---------- TEXT EXTRACT

2.09.2014

Cheese Fondue


A friend gave me a Cuisinart electric fondue pot and every time I get it out I am struck by how easy it is to use and how much fun it is to build a meal around it. It came with a recipe booklet that includes lots of fondue variations, including chocolatey dessert ones. I've never branched out beyond the two cheese fondue recipes here from the book because they are so good. I alternate between them because I'm not sure which I prefer. 

When I made the classic cheese fondue one Christmas Eve, we couldn't locate the fondue forks, but we've decided since then that that we prefer to not use them anyway. What works really well is to set the table with plates and forks and with a little cup or dish on each plate. We leave a plastic serving spoon on a spoon rest next to the fondue pot. Everyone can scoop out a dollop of fondue at a time into their cup, and when they use it up get seconds as needed. You'll need several additional scoops of fondue throughout the meal. But this way, the little bit of fondue in your dish stays warm as you eat it, and you can double dip as much as you want, and if you drop some of your food into your dish it doesn't matter. Most accompaniments work best as finger foods and you can feel free to use your fingers this way. In my experience, it's the only way to serve fondue. Also logistically, plan to have an extension cord ready to keep the pot plugged in at the table and warm while you eat. 
I think fondue is fun to make for/with company, because it's easy, the spread feels abundant, and it's festive. Have all your accompaniments cut up or blanched or whatever they require and ready on plates or platters (we do a separate big bowl for the bread cubes), then when dinner is just a few minutes away, start the fondue. Obviously, apples and bread cubes are delicious in cheese sauce, but I think you should know how good blanched broccoli and gherkins and boiled little potatoes are too. The variety is what makes it so much fun, for adults and kids both. (Oh, and in these pictures I made the hard-cider fondue, and we thought that paired very nicely with sparkling hard cider.)

--------------------

WRITTEN EXERCISE:
In the cheese fondue post, what drink paired nicely with the hard-cider fondue?

---------- INFORMATION SUPPLIED

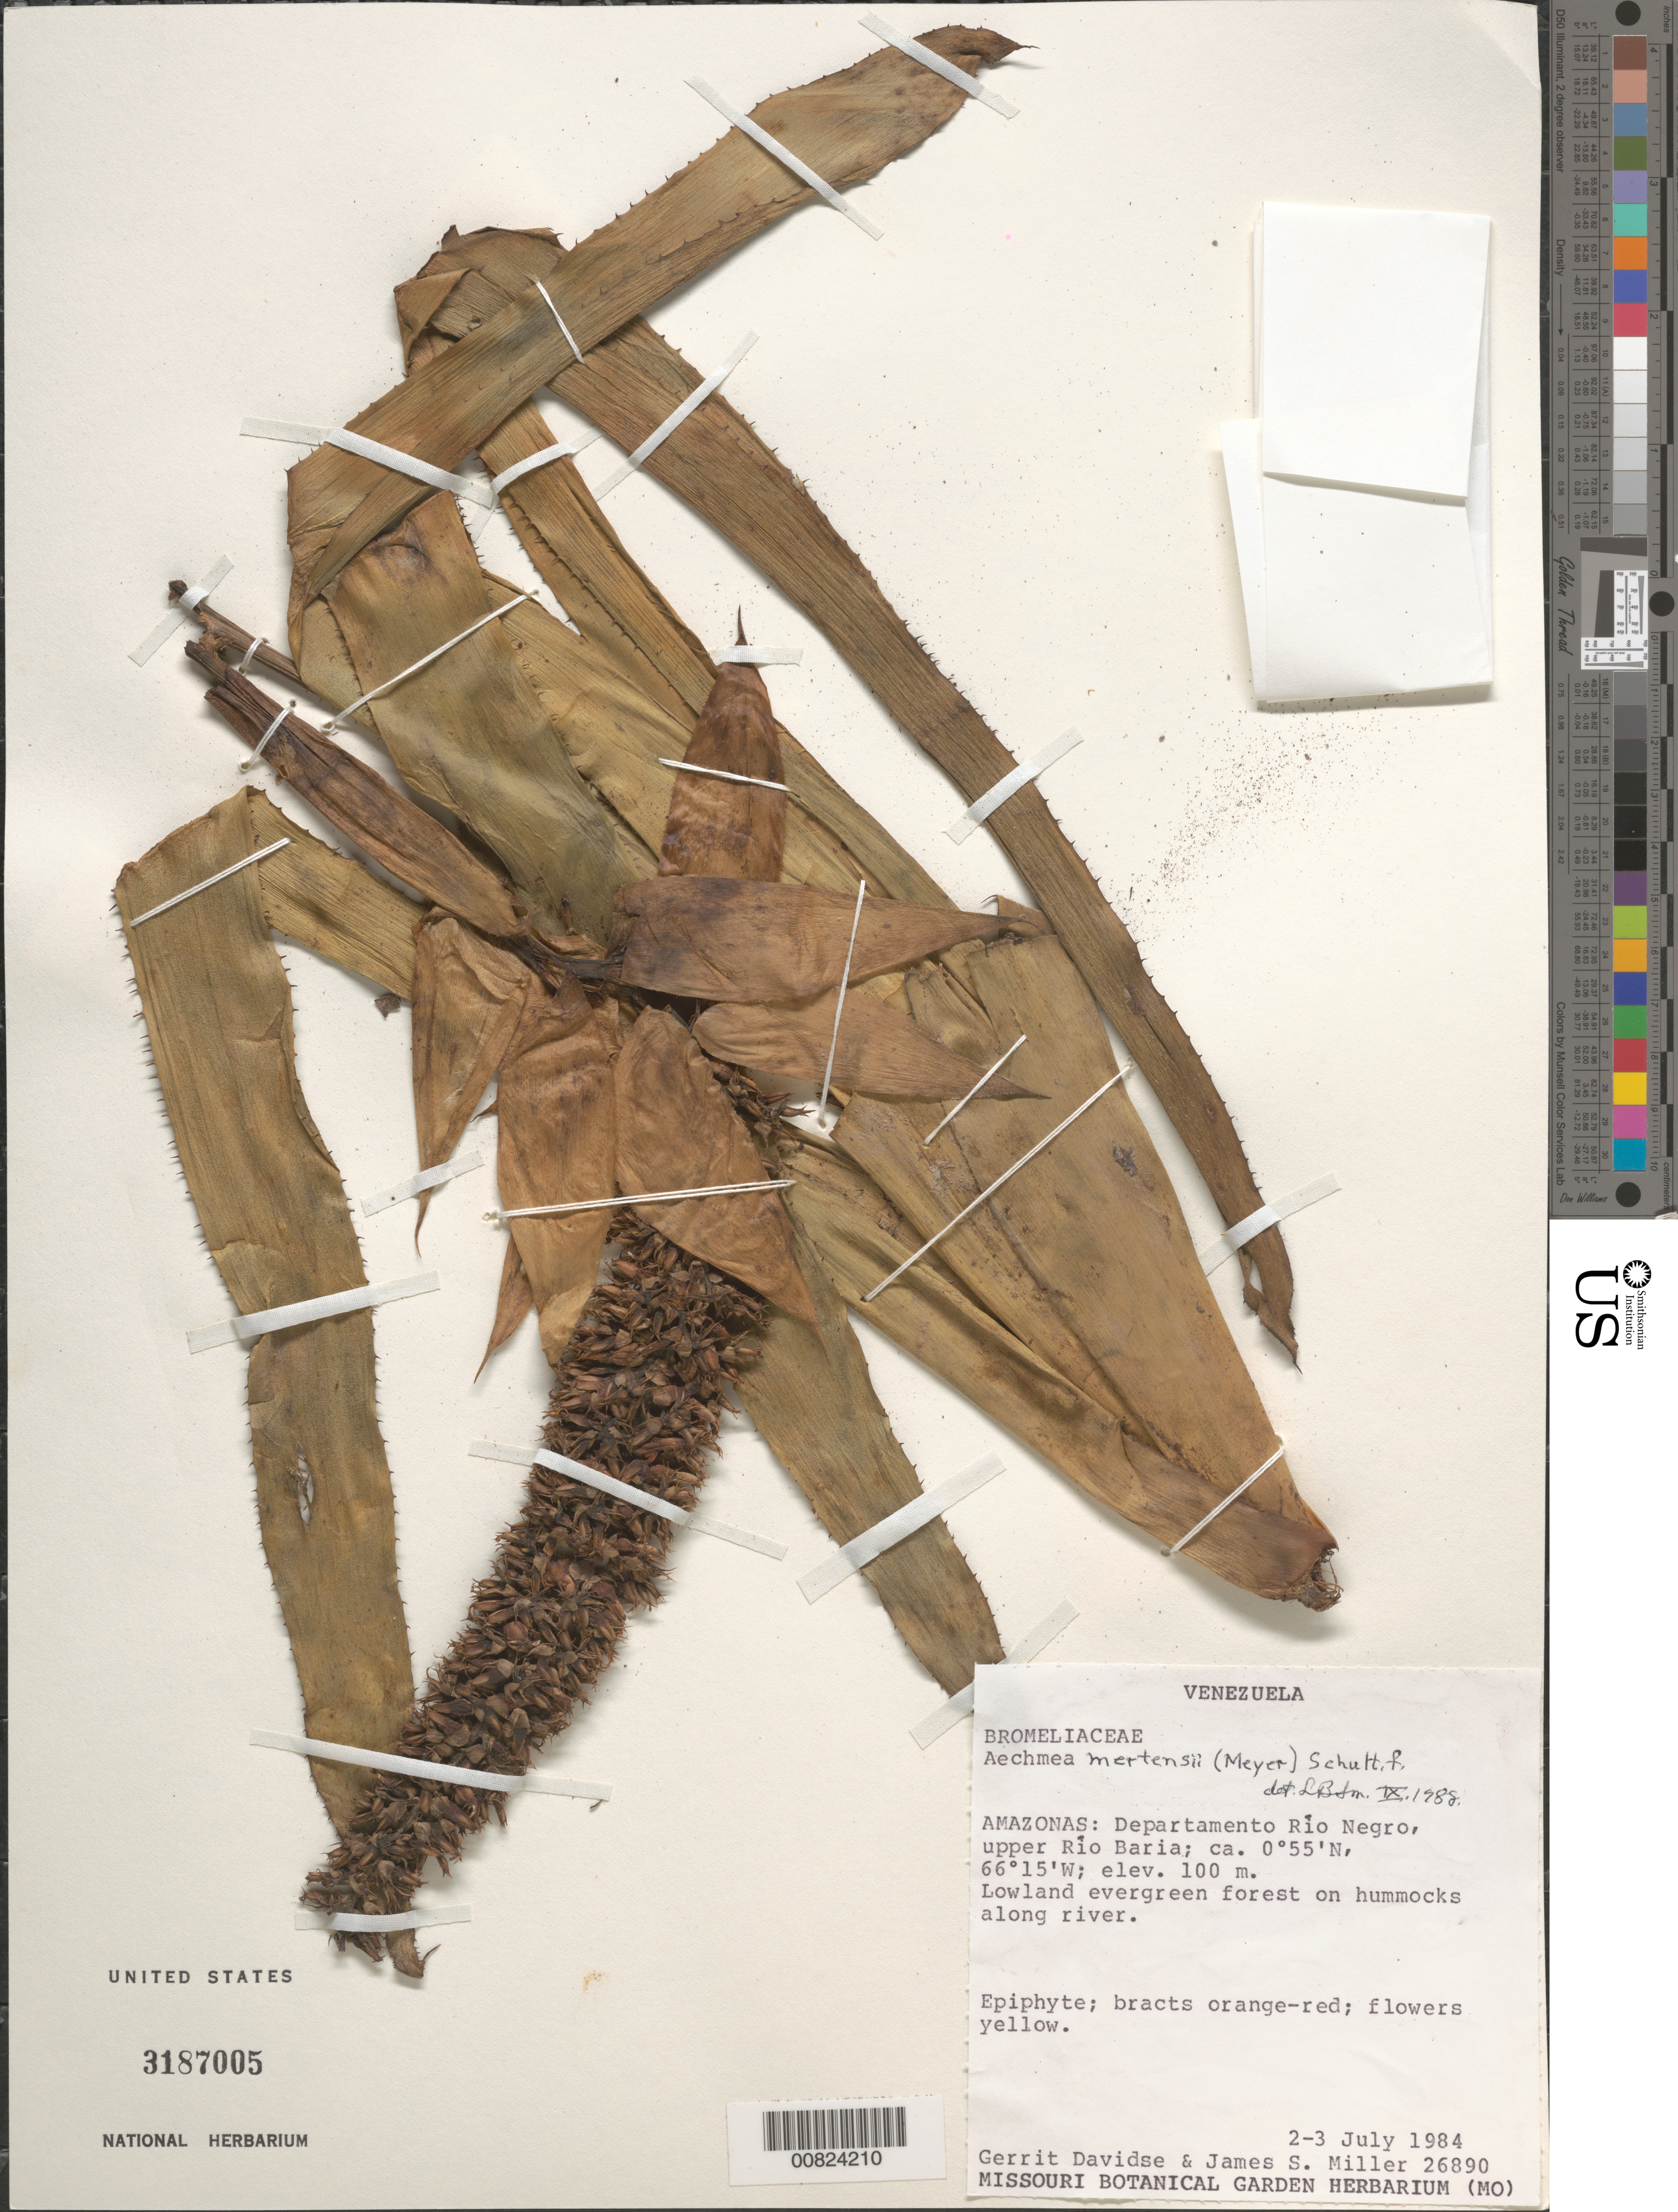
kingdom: Plantae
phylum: Tracheophyta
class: Liliopsida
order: Poales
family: Bromeliaceae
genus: Aechmea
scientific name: Aechmea mertensii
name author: (G. Mey.) Schult. & Schult. f.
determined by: Smith, Lyman B., (US), NMNH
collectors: G. Davidse & J. S. Miller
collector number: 26890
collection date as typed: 2-Jul-84 and 3-Jul-84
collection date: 1984-07-02,1984-07-03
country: Venezuela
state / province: Amazonas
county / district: Río Negro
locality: Río Baria, upper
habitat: Lowland evergreen forest on hummocks along river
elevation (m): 100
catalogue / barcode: US 3187005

--------------------

SOLVED PROBLEM:
Sparkling hard cider.